Over the past couple of days, we’ve seen the market pop (on Friday), drop (on Monday), and pop again (yesterday). Admittedly, there was some news there—the Russian invasion of the Crimea over the weekend—but still, pop/drop/pop seems a bit strange.
I was talking with a reporter the other day who asked me a very reasonable question: “Is there a rational reason for all this activity?” He clearly didn’t think so, and while I certainly saw his point, I took the side of a rational market: given the Russian invasion, it clearly made sense to take risk off the table, and then (in theory) to move back in when it seemed the invasion was over. In the short term, you can make a reasonable case that the market response was rational.
A different—and from a utility standpoint, more interesting—question is whether, even if the market is being rational, it is right. Rationality and correctness are two very different things. Schizophrenics often, for example, develop very detailed and self-consistent worldviews that, nonetheless, are not connected with reality as the rest of the world sees it. (Think of the movie A Beautiful Mind, about a man who, professionally, was an exemplar of rationality, a mathematician.)
A market example can be found by looking back to 2000. At that time, everyone thought the Internet would change the world, that new companies would be born, and that life would be better.
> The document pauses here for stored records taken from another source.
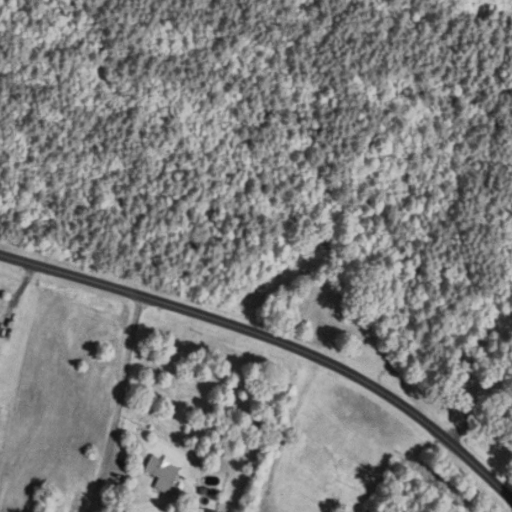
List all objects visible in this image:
building: (0, 323)
road: (276, 334)
road: (123, 380)
road: (481, 417)
road: (286, 430)
road: (365, 446)
building: (163, 473)
building: (201, 510)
In the real world, this was a rational view, and it turned out to be right. The investment expectations, however, were just as rational but turned out to be disconnected from the real world.
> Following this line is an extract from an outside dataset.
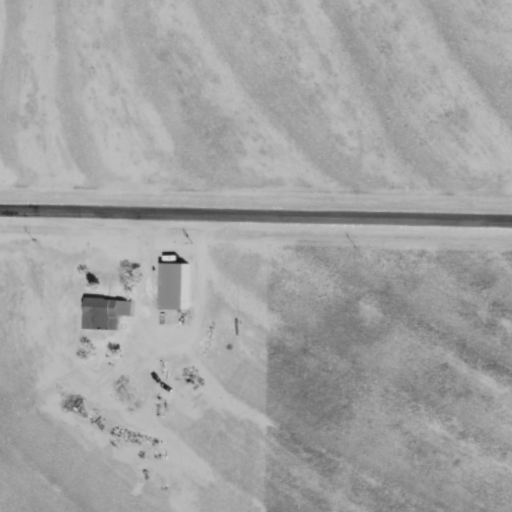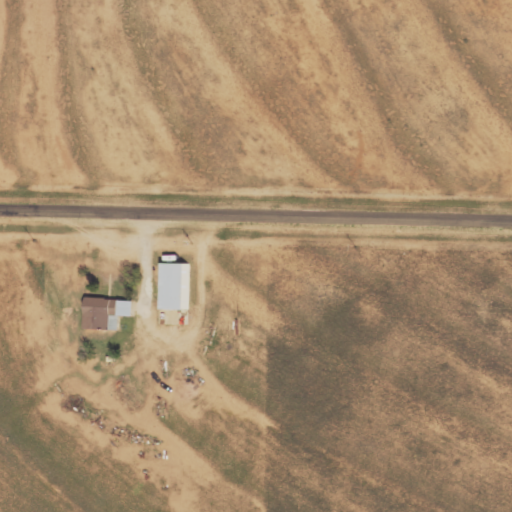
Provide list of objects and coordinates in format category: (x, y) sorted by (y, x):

Much of the debate about market rationality hinges on whether rationality necessarily equates to actually predicting what will happen. In fact, these are really two separate domains. The gap comes when rational expectations are based on the wrong assumptions. This is a good description of the dot-com bubble and crash, and also the housing bubble and crash. We get a bubble when rational expectations are based on poor assumptions, and a crash when those assumptions come into visible conflict with reality.
The best way to try and predict the markets, then, is to look at the assumptions underneath the expectations, and see whether they agree with your own version of reality.
If we look at the market reaction to Crimea on Monday, there was a decline of about 1 percent to 2 percent, depending on the market. The underlying assumption here was that the invasion could result in political and economic uncertainty in Europe and around the world, which seems reasonable since European gas supplies from Russia transit Ukraine and would be at risk. This was a valid underlying assumption, and one which justified the decline.
If we assume that drop was reasonable, though, the pop yesterday would seem to be based on the assumption that the situation in Ukraine had been resolved, and that there was no further risk, which warranted a return to previous price levels. Whether you agree with that assumption the market is making determines your investment stance.
Personally, I don’t believe the Ukraine situation has necessarily run its course, nor, even if it has, that the other assumptions baked into current pricing are solidly based. Nonetheless, that is what the market seems to be making its (rational) determination on. Whether rational means right will depend on whether, in fact, Russia is finished with the Ukraine, and whether all the other assumptions continue to play out.